What compels you to keep creating?
I am so compelled by materials whether it’s fabric, metals, glass, thread or yarns and using these materials to create something unexpected. Kurt and I love to go up and down the isles of hardware stores to see what might jump out at us to use in a project.
I think something else that compels me to do art is that it has to do with the greater thoughts and events of life. Somehow I need to express that. Art provides that for me. It’s not like you can just plop down by somebody and start having these really deep conversations. That’s the value of doing artwork. It helps initiate those conversations I would like to have with other people.

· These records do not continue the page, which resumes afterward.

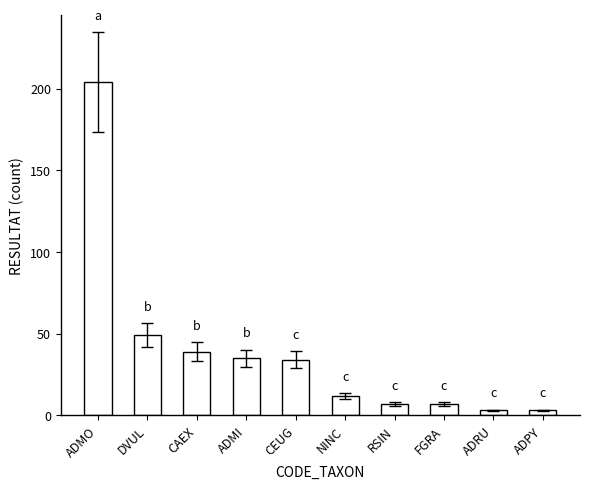

What position from the right is ADMO?

10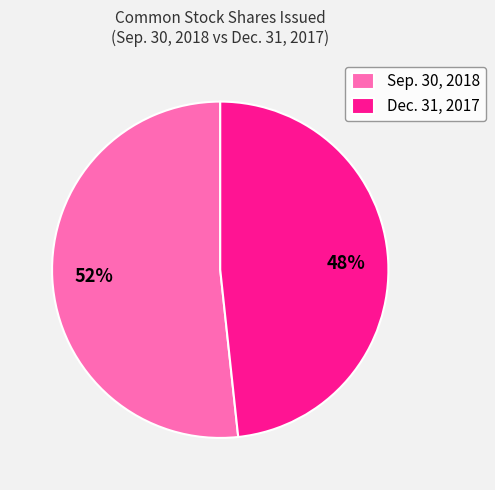

What is the ratio of the value at Sep. 30, 2018 to the value at Dec. 31, 2017?

1.1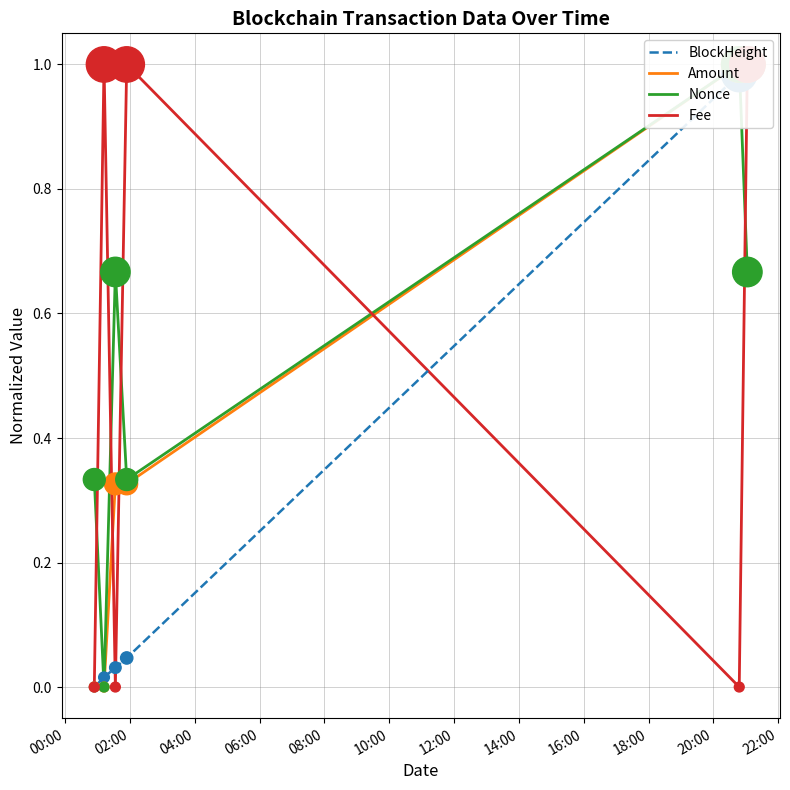

Which series has the widest spread of Y values?

BlockHeight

I wish I could inspire more people to create. I think the ability is inside of everybody. There are some who have the gift naturally, but that doesn’t mean that it can’t be developed in all of us. If someone could learn to create and feel joy because of me, that would make me really happy. I’m hoping that someone who wants to create will read this interview and have the courage to do so. It changes your life to create something that never existed or never would have existed without you. That’s pretty exciting. To create is as close to the divine as we get.
At A Glance
Location: Durham, North Carolina
Marital status: married to Kurt W Knudsen
Children: Six (33, 32,31, 29, 26, 25)
Schools Attended: BYU BA, BYU MFA
Languages Spoken at Home: English
Favorite Hymn: “Oh, May My Soul Commune With Thee”
Interview by Krisanne Hastings. Photographs used with permission.